Abstract:The proliferation of low-earth-orbit (LEO) satellite networks leads to the generation of vast volumes of remote sensing data which is traditionally transferred to the ground server for centralized processing, raising privacy and bandwidth concerns. Federated edge learning (FEEL), as a distributed machine learning approach, has the potential to address these challenges by sharing only model parameters instead of raw data. Although promising, the dynamics of LEO networks, characterized by the high mobility of satellites and short ground-to-satellite link (GSL) duration, pose unique challenges for FEEL. Notably, frequent model transmission between the satellites and ground incurs prolonged waiting time and large transmission latency. This paper introduces a novel FEEL algorithm, named FEDMEGA, tailored to LEO mega-constellation networks.

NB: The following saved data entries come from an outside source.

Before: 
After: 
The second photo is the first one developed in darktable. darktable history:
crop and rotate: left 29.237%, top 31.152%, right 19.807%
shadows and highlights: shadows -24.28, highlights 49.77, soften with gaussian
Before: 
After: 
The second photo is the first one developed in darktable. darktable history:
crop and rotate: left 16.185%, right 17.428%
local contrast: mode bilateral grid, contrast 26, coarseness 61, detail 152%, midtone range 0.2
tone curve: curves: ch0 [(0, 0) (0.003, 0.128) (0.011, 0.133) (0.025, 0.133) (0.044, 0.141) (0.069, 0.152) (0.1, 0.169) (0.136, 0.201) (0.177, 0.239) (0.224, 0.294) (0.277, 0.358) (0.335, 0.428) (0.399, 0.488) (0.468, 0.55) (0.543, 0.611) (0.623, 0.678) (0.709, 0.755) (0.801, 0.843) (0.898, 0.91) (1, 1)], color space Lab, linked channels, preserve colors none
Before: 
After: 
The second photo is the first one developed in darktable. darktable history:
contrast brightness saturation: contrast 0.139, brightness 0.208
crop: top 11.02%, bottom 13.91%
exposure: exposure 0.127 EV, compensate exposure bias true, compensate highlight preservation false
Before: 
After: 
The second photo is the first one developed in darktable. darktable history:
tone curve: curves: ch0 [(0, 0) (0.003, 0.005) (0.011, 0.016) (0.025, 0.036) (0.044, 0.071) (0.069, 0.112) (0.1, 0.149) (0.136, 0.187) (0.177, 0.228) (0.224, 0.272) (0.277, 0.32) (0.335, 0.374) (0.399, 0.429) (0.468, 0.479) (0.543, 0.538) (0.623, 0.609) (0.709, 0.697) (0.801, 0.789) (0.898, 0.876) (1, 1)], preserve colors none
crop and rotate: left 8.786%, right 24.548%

By integrating inter-satellite links (ISL) for intra-orbit model aggregation, the proposed algorithm significantly reduces the usage of low data rate and intermittent GSL. Our proposed method includes a ring all-reduce based intra-orbit aggregation mechanism, coupled with a network flow-based transmission scheme for global model aggregation, which enhances transmission efficiency. Theoretical convergence analysis is provided to characterize the algorithm performance. Extensive simulations show that our FEDMEGA algorithm outperforms existing satellite FEEL algorithms, exhibiting an approximate 30% improvement in convergence rate.